The Fourth Amendment protects “the right of the people to be secure in their persons, papers, and effects, against unreasonable searches and seizures.” At its core, the Constitution protects our right to be free from unwanted government intrusion in our affairs absent probable cause, which the government much set forth with specificity, to a court, in an application for a warrant.
It is undisputed that—absent exigent circumstances, consent, or a warrant—the government may not intrude upon a person’s home and search through his papers and personal effects. But we no longer keep our most sensitive information solely in papers in our homes. The explosion of data sharing and data storage has made our economy more responsive and efficient. But it also creates the potential for government abuse.

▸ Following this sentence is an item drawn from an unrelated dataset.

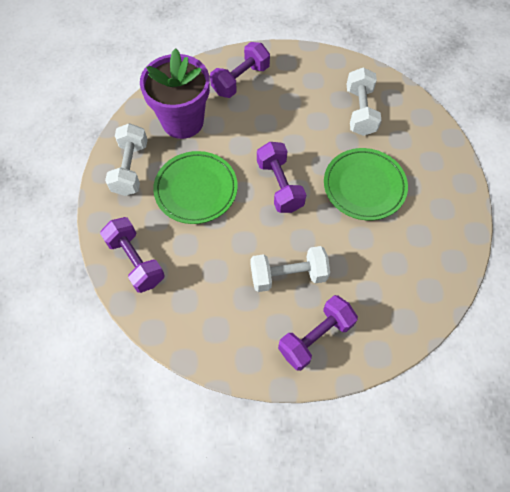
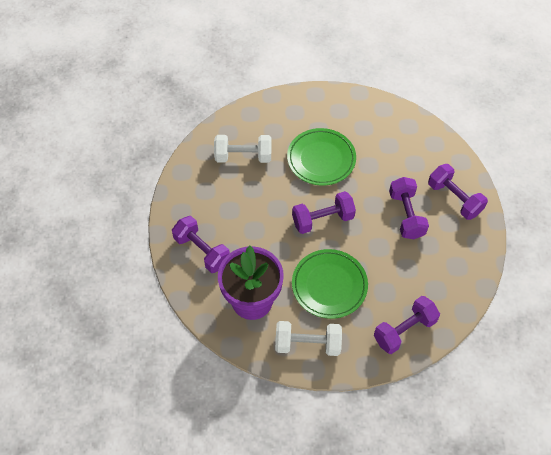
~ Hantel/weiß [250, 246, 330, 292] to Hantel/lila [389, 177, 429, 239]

Congress has a fundamental responsibility to protect individual liberty by ensuring that the Constitution’s core Fourth Amendment protections are not eroded by changed circumstances. But Congress has failed to do so. Some court rulings have likewise fallen short of protecting the full scope of the Fourth Amendment as it applies to our world of complex data sharing. Courts have attempted in good faith to determine whether individuals have a reasonable expectation of privacy in different kinds of information they might share with third parties. But the result of these rulings is a varied and unpredictable legal landscape in which many do not know whether they can rely on the Fourth Amendment to protect sensitive information they routinely share with others for a limited business purpose.
Congress must act to preserve the Fourth Amendment’s protections as they apply to everyday uses, including routine use of the Internet, credit cards, libraries, and banks. Absent such protection, individuals may in time grow wary of sharing information with third parties.
I am cognizant that this area of law is complex and full of challenges. Much work remains to ensure that Fourth Amendment protections do not interfere with legitimate law enforcement and national security activities. But we must not shy away from the task simply because it is daunting. Congress must act to preserve Americans’ constitutional right to be “secure in their persons, papers, and effects, against unreasonable searches and seizures.”